Ai de mim, que passei as férias cá dentro, deitando contas à vida, e incapaz de me alhear da nossa triste realidade. Estive grande parte do tempo a respirar o fumo dos incêndios, ou a vê-los lavrar, sem precisar de assistir aos noticiários da televisão. Ouvi as queixas dos bombeiros e de elementos da GNR, todas coincidentes em dois pontos: falta de meios e incúria do governo, que não sabe defender a nossa riqueza natural, deixando a fauna e a flora, especialmente a que está à sua guarda, em áreas protegidas, completamente ao abandono.


Ouvi as patacoadas indecentes do senhor Pereira, ministro da Administração Interna, que não se cansava de repetir que estava a arder menos que no ano de 2003. Porquê 2003, senhor ministro? Não há, no seu registo mental, o ano de 2002? Nem de 2001? Ou os anos de 2004 a 2009? Apagou esses anos das estatísticas? Porque não lhe interessou citá-los? E porque não nos explicou, senhor Pereira, porque não se desbloqueia a verba para entregar aos bombeiros as 35 viaturas que reconhecidamente estão em falta? Será porque se gastou a massinha toda com os 962 carros de luxo para a rapaziada dos ministérios? E que explicação tem V. Exa., bem como os dois optimistas (o senhor Silva e o senhor Sousa) que interromperam férias para se inteirarem da situação e, perante ela, se sentiram satisfeitos e tranquilos, quando ficámos a saber que de toda a área ardida no espaço comunitário – na Europa – desde o dia 1 de Janeiro, 70% ardeu neste cantinho chamado Portugal? Como explicam vossas sumidades que nesta meia dúzia de quilómetros quadrados tenha ardido mais do dobro que na Europa toda? Pronto, mas ardeu menos que em 2003, não é senhor Pereira?

O país continua a arder. Em todos os sentidos. Arde a floresta, arderam 1.836 empresas em seis meses e ardem 224 empregos por dia. Ardem os nossos bolsos com os impostos e os aumentos de tudo o que somos obrigados a comprar.

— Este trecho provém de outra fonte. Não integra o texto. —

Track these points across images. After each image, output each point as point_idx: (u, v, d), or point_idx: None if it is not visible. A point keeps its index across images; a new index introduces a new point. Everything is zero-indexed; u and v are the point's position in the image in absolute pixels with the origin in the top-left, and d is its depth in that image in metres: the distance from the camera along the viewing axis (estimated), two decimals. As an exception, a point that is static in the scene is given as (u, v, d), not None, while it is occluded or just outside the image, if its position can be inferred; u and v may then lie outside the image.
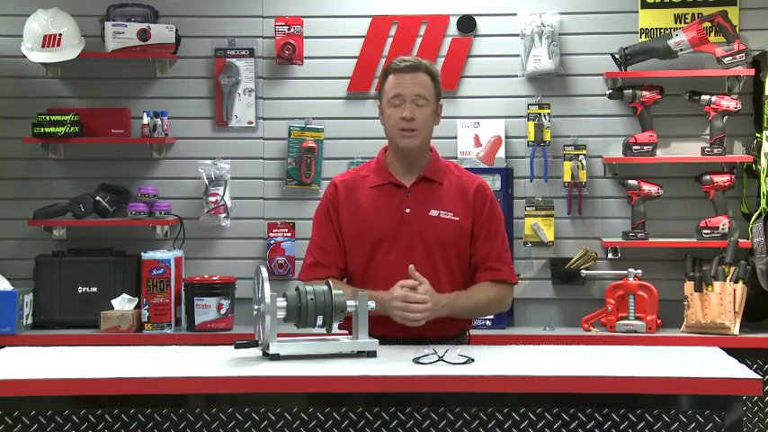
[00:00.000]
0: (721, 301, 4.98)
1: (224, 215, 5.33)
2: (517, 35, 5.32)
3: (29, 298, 5.17)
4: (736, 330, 4.99)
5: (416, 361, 3.04)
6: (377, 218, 3.56)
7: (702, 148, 5.21)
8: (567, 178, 5.29)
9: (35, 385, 2.89)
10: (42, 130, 5.24)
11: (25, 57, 5.24)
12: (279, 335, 3.12)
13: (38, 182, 5.41)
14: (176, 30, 5.33)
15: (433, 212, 3.56)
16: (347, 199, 3.61)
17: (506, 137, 5.34)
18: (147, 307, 5.04)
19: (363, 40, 5.38)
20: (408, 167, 3.62)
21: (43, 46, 5.20)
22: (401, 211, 3.57)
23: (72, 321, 5.15)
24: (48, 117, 5.26)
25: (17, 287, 5.16)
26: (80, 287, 5.18)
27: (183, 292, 5.14)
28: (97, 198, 5.28)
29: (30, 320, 5.17)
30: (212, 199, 5.32)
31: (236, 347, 3.18)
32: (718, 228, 5.14)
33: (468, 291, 3.55)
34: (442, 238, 3.54)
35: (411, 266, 3.42)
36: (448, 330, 3.53)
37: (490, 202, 3.60)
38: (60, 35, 5.20)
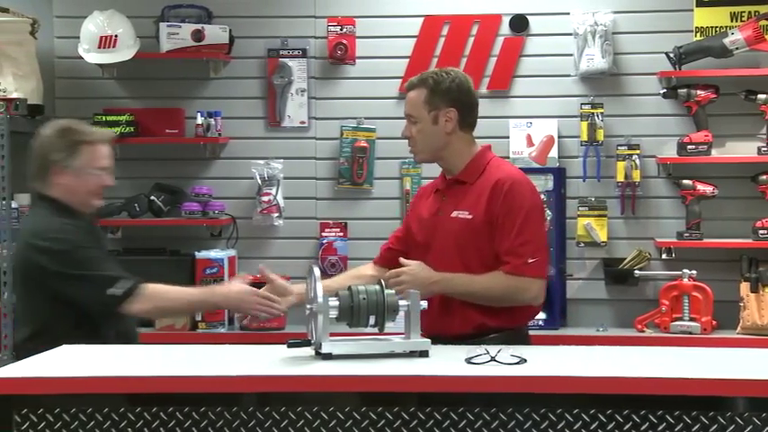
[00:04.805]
0: (778, 302, 4.93)
1: (277, 215, 5.37)
2: (570, 34, 5.30)
3: (85, 296, 5.23)
4: (793, 332, 4.93)
5: (469, 361, 3.03)
6: (421, 224, 3.70)
7: (758, 148, 5.15)
8: (621, 178, 5.26)
9: (91, 383, 2.92)
10: (98, 130, 5.30)
11: (82, 58, 5.31)
12: (331, 334, 3.13)
13: (94, 182, 5.47)
14: (230, 30, 5.38)
15: (454, 213, 3.60)
16: (416, 204, 3.82)
17: (559, 136, 5.32)
18: (200, 306, 5.08)
19: (415, 40, 5.39)
20: (447, 173, 3.71)
21: (99, 47, 5.26)
22: (436, 215, 3.64)
23: (127, 320, 5.20)
24: (103, 117, 5.33)
25: (73, 285, 5.22)
26: (135, 286, 5.23)
27: (236, 292, 5.17)
28: (152, 198, 5.33)
29: (86, 318, 5.23)
30: (265, 199, 5.35)
31: (288, 347, 3.19)
32: (774, 228, 5.09)
33: (472, 275, 3.54)
34: (458, 237, 3.57)
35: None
36: (459, 328, 3.53)
37: (505, 195, 3.53)
38: (116, 36, 5.27)
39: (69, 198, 3.64)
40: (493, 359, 3.02)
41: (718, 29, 5.25)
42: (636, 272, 5.18)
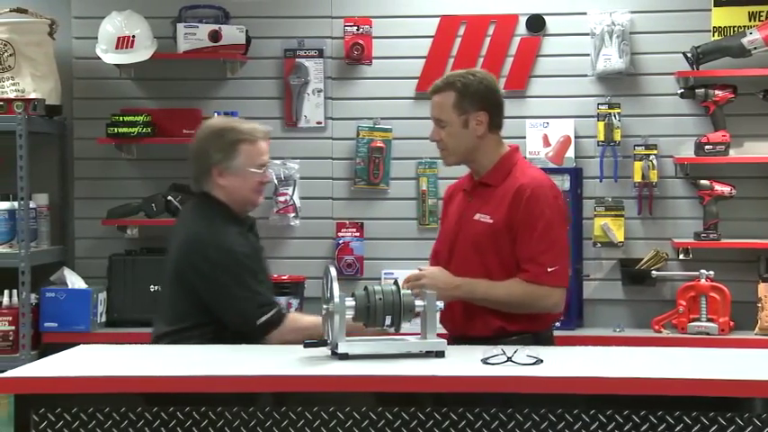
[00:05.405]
0: (796, 303, 4.91)
1: (293, 215, 5.37)
2: (587, 34, 5.28)
3: (102, 296, 5.26)
4: (811, 333, 4.91)
5: (485, 361, 3.03)
6: (449, 225, 3.71)
7: (776, 148, 5.13)
8: (638, 178, 5.24)
9: (109, 382, 2.94)
10: (116, 130, 5.32)
11: (100, 58, 5.33)
12: (347, 334, 3.13)
13: (111, 182, 5.49)
14: (247, 31, 5.38)
15: (476, 216, 3.60)
16: (448, 202, 3.82)
17: (576, 137, 5.31)
18: (217, 305, 5.08)
19: (432, 40, 5.38)
20: (475, 174, 3.69)
21: (117, 47, 5.28)
22: (462, 216, 3.65)
23: (144, 319, 5.14)
24: (121, 118, 5.34)
25: (91, 285, 5.25)
26: (152, 285, 5.23)
27: (252, 291, 5.17)
28: (169, 198, 5.34)
29: (103, 318, 5.26)
30: (281, 199, 5.36)
31: (305, 347, 3.20)
32: (792, 229, 5.06)
33: (493, 282, 3.54)
34: (478, 241, 3.57)
35: None
36: (479, 331, 3.54)
37: (526, 201, 3.52)
38: (134, 37, 5.28)
39: (232, 199, 3.62)
40: (509, 360, 3.02)
41: (736, 28, 5.23)
42: (653, 272, 5.16)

Arde o nosso futuro às mãos de políticos trafulhas, incompetentes e desavergonhados, mentirosos e trapaceiros.

Entretanto, o senhor Silva vai recandidatar-se; o senhor Sousa aguarda que o ponham com dono, para ir brincar aos engenheiros ali para as bandas da Covilhã, onde já tem obra feita; e o senhor Pereira, coitado, regressou ao ano de 2003, que era o único ano de que se lembrava…

(João Carlos Pereira)


Crónica lida nas “Provocações” da Rádio Baía em 01/09/2010.